One of the most controversial elements of the conversation about informed consent may revolve around transgender youth, with some claiming that trans kids are pushed into transition by overeager parents, doctors, peers, or society. Research suggests gender-affirming care can be tremendously beneficial for adolescent trans health, and in many clinics, the approach taken is one of informed consent. But, Hopwood said, that’s informed consent for the whole family—in part because minors cannot receive transition care without parental approval, and also because the clinic wants to make sure youth are supported in receiving care and understand the implications of transition. “We don’t want to come across as having a vested interest in the outcome,” he said, a sentiment echoed by Dr. Angela Turpin, a pediatric endocrinologist at Children’s Mercy of Kansas City, who manages transgender patients.
“We make it a real point to let kids and families know,” she said, “that they can have gender fluidity” without any medical treatment.
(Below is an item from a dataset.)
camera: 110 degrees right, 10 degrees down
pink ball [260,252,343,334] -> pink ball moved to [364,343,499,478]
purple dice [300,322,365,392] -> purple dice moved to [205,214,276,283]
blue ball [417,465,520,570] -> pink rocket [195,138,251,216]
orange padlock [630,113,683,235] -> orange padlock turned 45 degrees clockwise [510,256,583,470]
For those interested in medical transition, “with surgical and gender-affirming hormone therapy, we can help with that.” Her patients also see mental health professionals as part of a care team that provides children and families with support. Some of her trans patients, like a boy she sees for an unrelated endocrine issue, aren’t interested in any medical or surgical transition, and Children’s Mercy supports them in pursuing social transition only.
Among children who are interested in medical transition, the clinic may recommend hormone blockers like histrelin or leuprorelin as children start to enter puberty—effectively pressing pause. “This buys us a couple of years,” she said, “to let them explore their gender identity further.” These medications, which are fully reversible, aren’t provided unless a family is fully supportive. For bone health, she said, her patients do need to either stop blockers or start hormone replacement therapy eventually: “You build bone until your mid- to late- 20s, so we don’t want to put it off for too long.” And while Children’s Mercy may consider top surgery for children ages 16 and up, it doesn’t offer bottom surgery to people under 18, in part because of the serious implications for future fertility.
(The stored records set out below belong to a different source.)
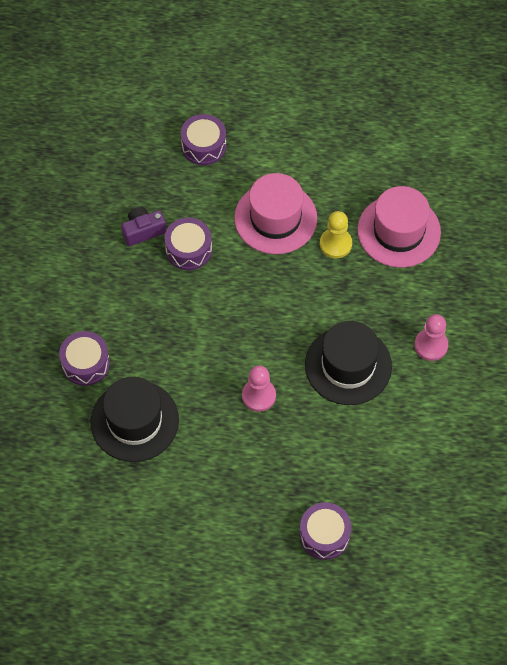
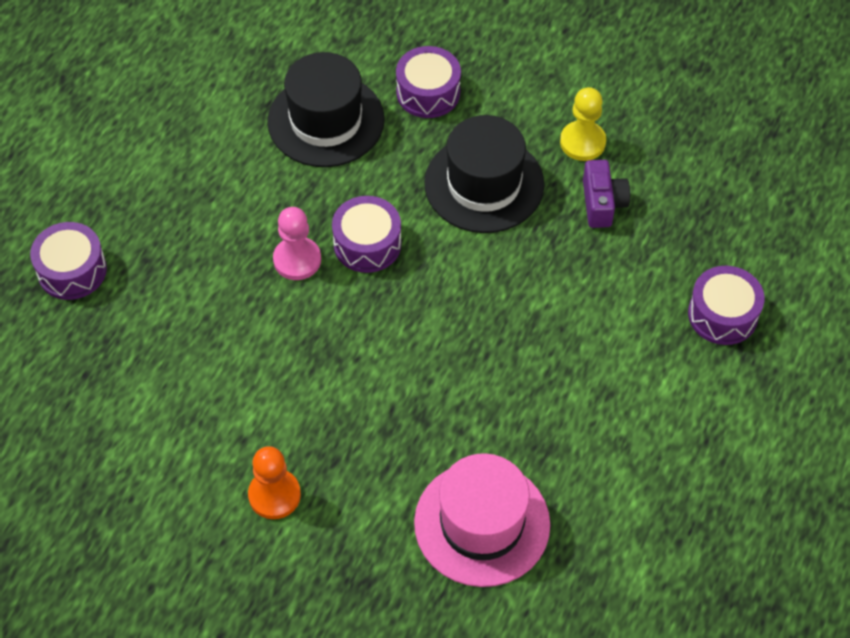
camera: 110 degrees right, 5 degrees down
purple drum [164,217,212,270] -> purple drum moved to [332,196,401,273]
pink hat [234,173,317,254] -> none
black hat [305,321,392,405] -> black hat moved to [424,115,544,233]
yellow pawn [320,211,352,258] -> yellow pawn moved to [560,87,606,161]
pink pawn [414,314,448,361] -> orange pawn [248,446,301,519]

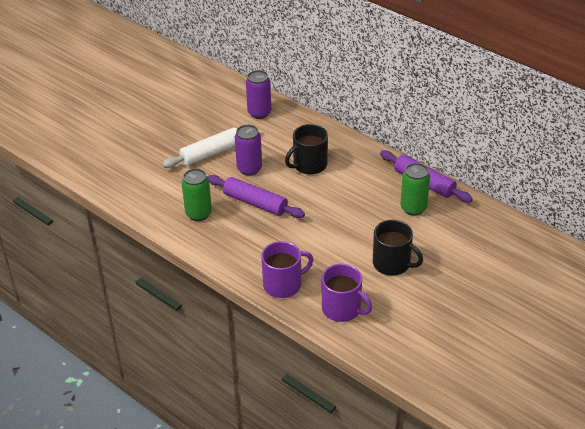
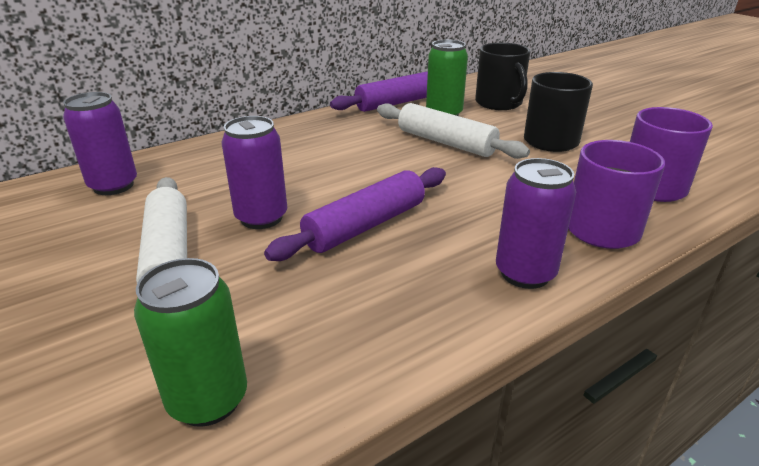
camera: 75 degrees left, 10 degrees down
green can [182,169,212,221] -> green can moved to [134,258,247,427]
black mug [285,124,328,175] -> black mug moved to [475,43,530,110]
none -> white rolling pin [377,103,530,159]
none -> purple can [496,158,576,289]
Children’s Mercy operates on a highly individualized model heavily influenced by informed consent, but just like at Fenway, which also treats pediatric patients, providers don’t “hand out hormones willy-nilly,” Turpin said. Instead, she said, the focus is on allowing patients to figure out who they are, affirming that “it is OK to do nothing” and that there is a continuum of care available for transgender people of all ages.
For trans people, Hopwood said, informed consent represents autonomy and a departure from stigma, allowing patients to make their own choices about their bodies. The individual nature of this model allows care providers and patients to tailor it to individual needs: Some patients may want therapy, for example, Hopwood said, while at other times, clinicians may put the brakes on treatment if they feel like a patient isn’t able to make thoughtful, informed choices.
Within a health-care model that pathologizes trans patients who want to access care, informed consent allows patients to play a proactive role in their health care. While no one’s throwing out the Benjamin Standards yet, Hopwood said, providers and advocates in clinical settings, along with groups like the Transgender Professional Association for Transgender Health (TPATH), are shifting the conversation about what happens when someone picks up the phone to ask for help. Their work is also pushing WPATH to include trans people in leadership and conference committees, acknowledging that trans members should play an active role in the clinical recommendations that shape their lives.
Ultimately, the goal is one of appropriate care for every trans patient—no matter their gender or where they are in their journey.